▶ PROBLEM REQUIREMENTS
Please edit the items below so that "lens line" becomes "camera line" everywhere, with nothing else changed. Leave the pictures out of your answer.

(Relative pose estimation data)
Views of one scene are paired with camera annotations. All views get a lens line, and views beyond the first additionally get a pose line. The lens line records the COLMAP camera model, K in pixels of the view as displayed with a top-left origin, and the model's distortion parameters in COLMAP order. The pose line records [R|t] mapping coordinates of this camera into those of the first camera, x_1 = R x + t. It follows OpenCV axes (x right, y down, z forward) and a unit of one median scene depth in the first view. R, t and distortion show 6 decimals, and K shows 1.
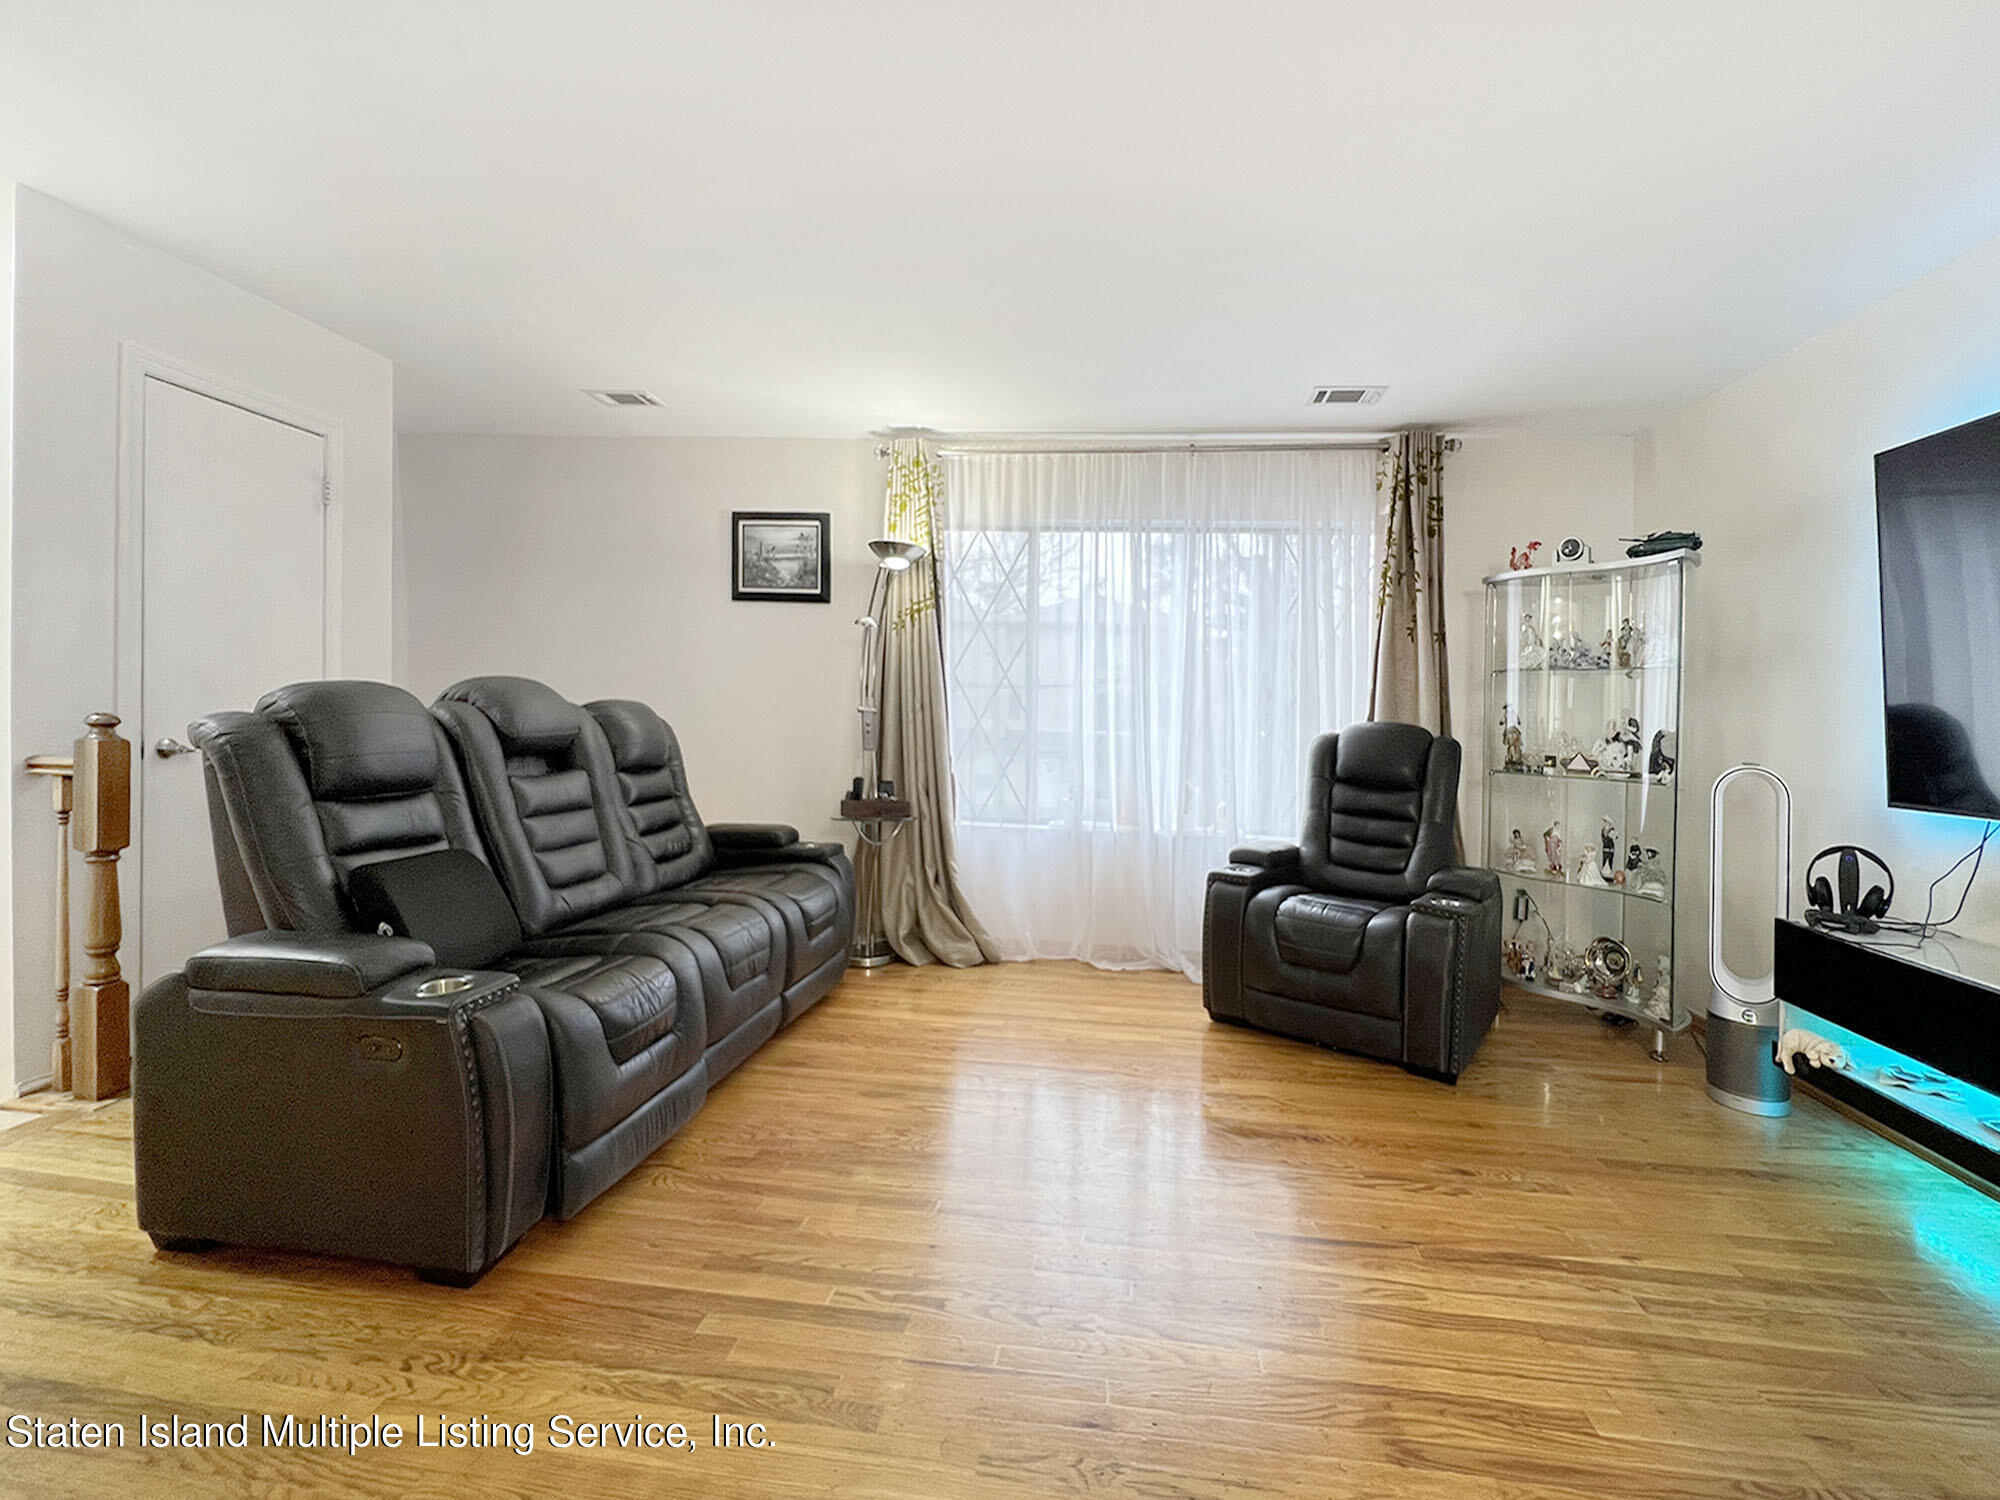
lens RADIAL K [[850.3, 0, 1044.1], [0, 850.3, 721.1], [0, 0, 1]] dist [-0.005329, 0.000437]
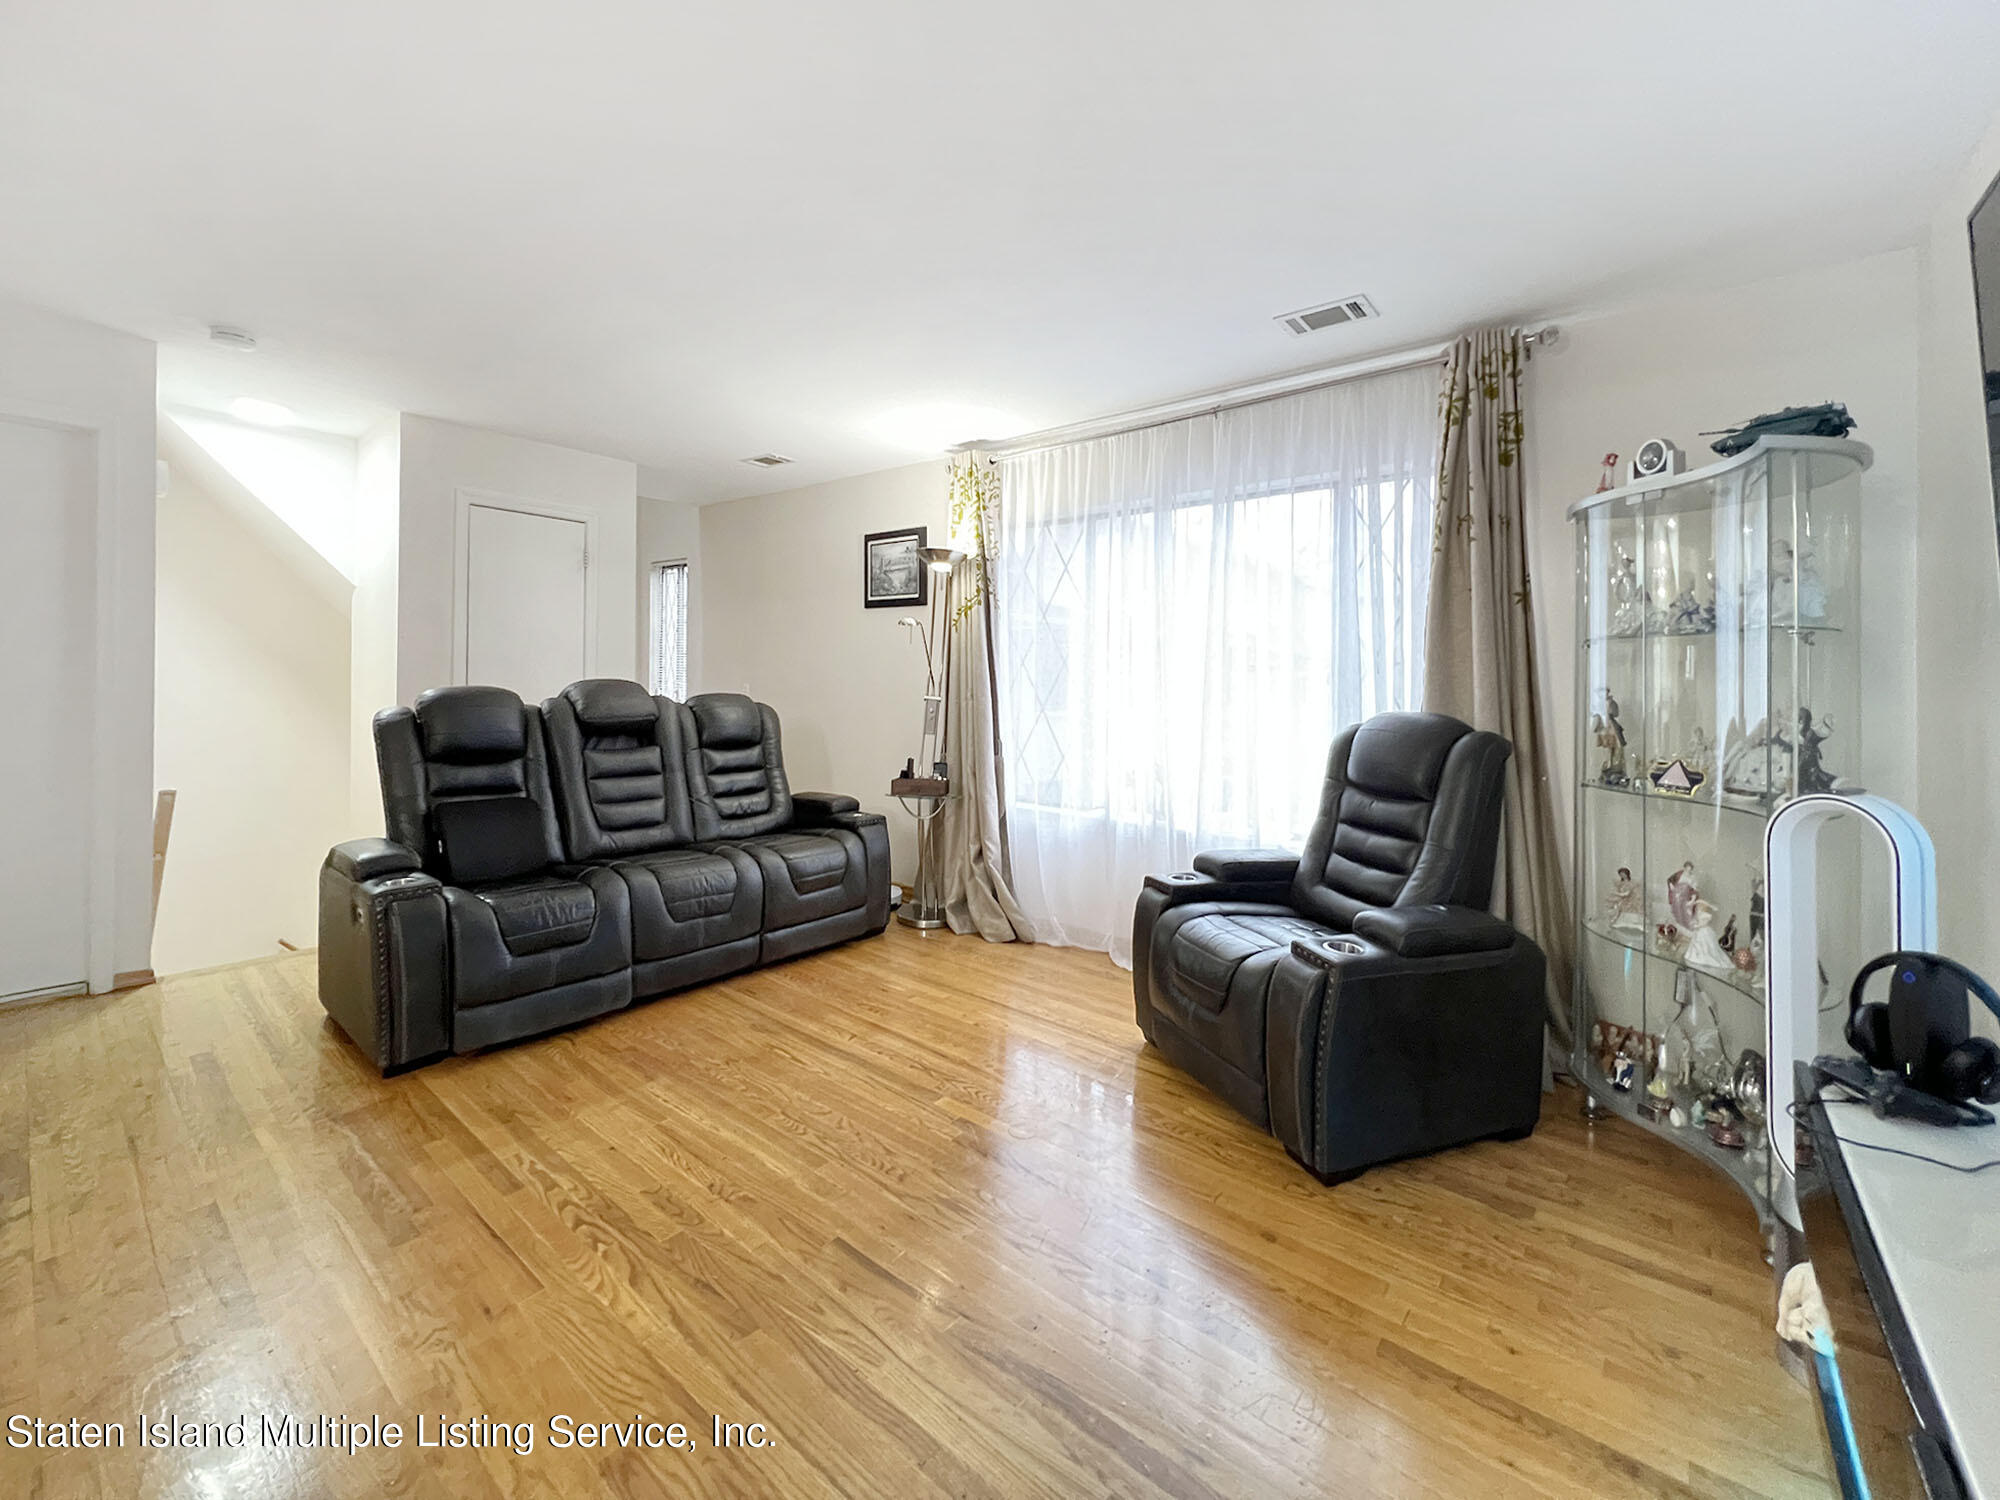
lens RADIAL K [[811.2, 0, 998.3], [0, 811.2, 683.2], [0, 0, 1]] dist [-0.000744, -0.000649]
pose [[0.835865, -0.015158, -0.548725, 0.498088], [0.002183, 0.999703, -0.024291, -0.007877], [0.548930, 0.019106, 0.835650, 0.164434]]
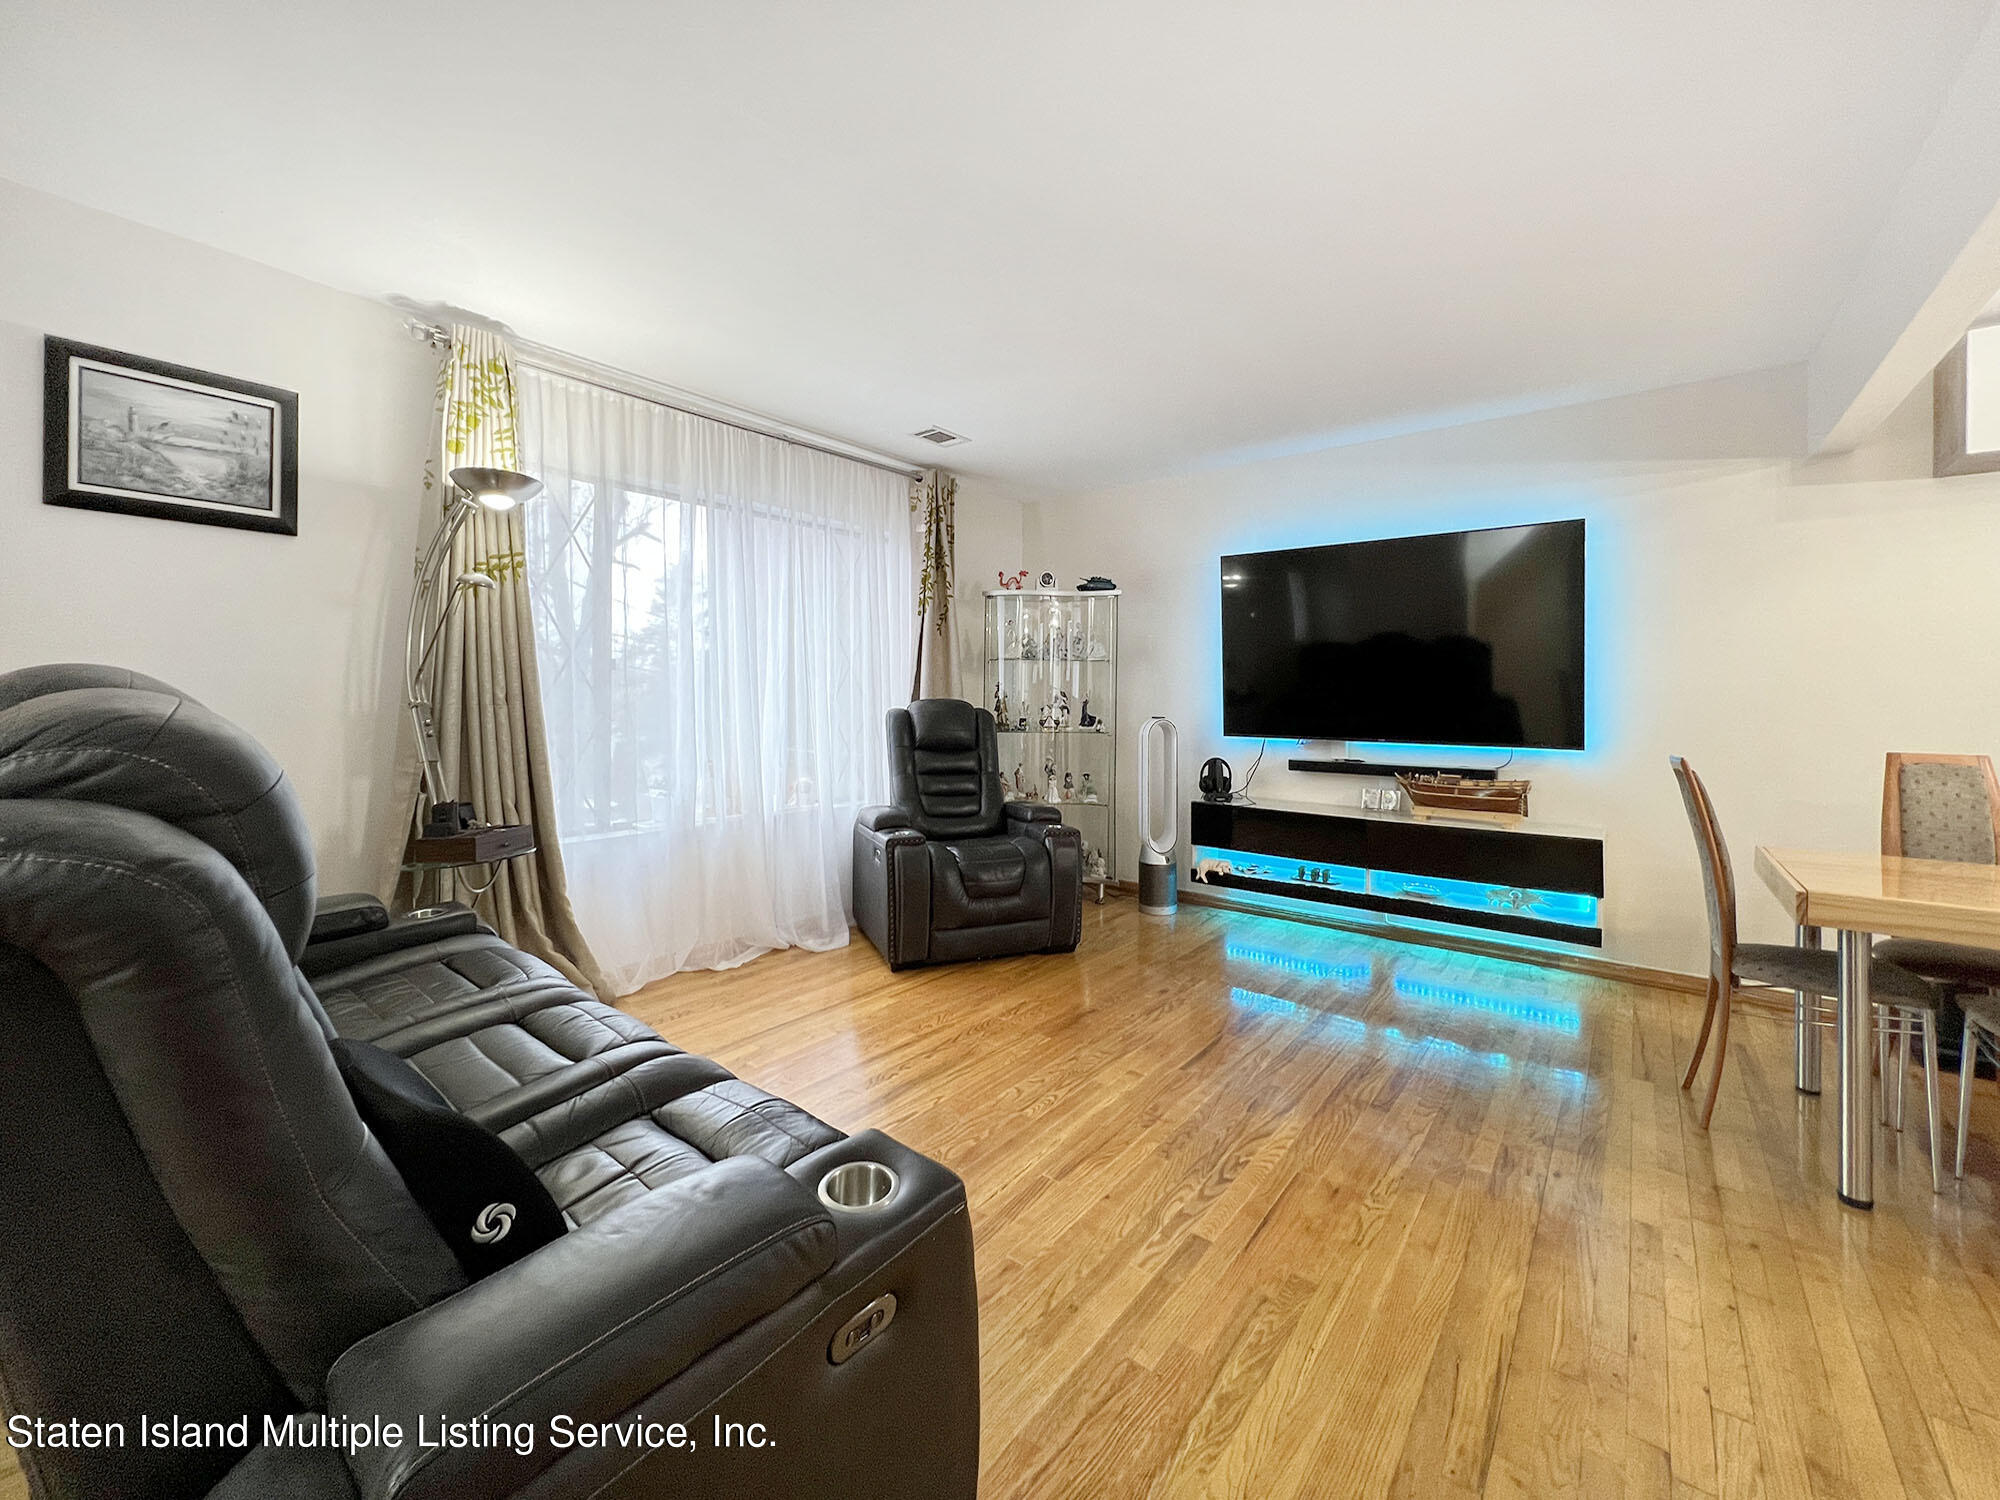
lens RADIAL K [[790.7, 0, 1010.6], [0, 790.7, 684.9], [0, 0, 1]] dist [-0.001199, 0.000605]
pose [[0.541372, -0.016799, 0.840615, -0.535339], [0.018473, 0.999797, 0.008083, -0.027343], [-0.840580, 0.011153, 0.541573, 0.277729]]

▶ ANSWER TO THIS PROBLEM
Views of one scene are paired with camera annotations. All views get a camera line, and views beyond the first additionally get a pose line. The camera line records the COLMAP camera model, K in pixels of the view as displayed with a top-left origin, and the model's distortion parameters in COLMAP order. The pose line records [R|t] mapping coordinates of this camera into those of the first camera, x_1 = R x + t. It follows OpenCV axes (x right, y down, z forward) and a unit of one median scene depth in the first view. R, t and distortion show 6 decimals, and K shows 1.
lens RADIAL K [[850.3, 0, 1044.1], [0, 850.3, 721.1], [0, 0, 1]] dist [-0.005329, 0.000437]
lens RADIAL K [[811.2, 0, 998.3], [0, 811.2, 683.2], [0, 0, 1]] dist [-0.000744, -0.000649]
pose [[0.835865, -0.015158, -0.548725, 0.498088], [0.002183, 0.999703, -0.024291, -0.007877], [0.548930, 0.019106, 0.835650, 0.164434]]
lens RADIAL K [[790.7, 0, 1010.6], [0, 790.7, 684.9], [0, 0, 1]] dist [-0.001199, 0.000605]
pose [[0.541372, -0.016799, 0.840615, -0.535339], [0.018473, 0.999797, 0.008083, -0.027343], [-0.840580, 0.011153, 0.541573, 0.277729]]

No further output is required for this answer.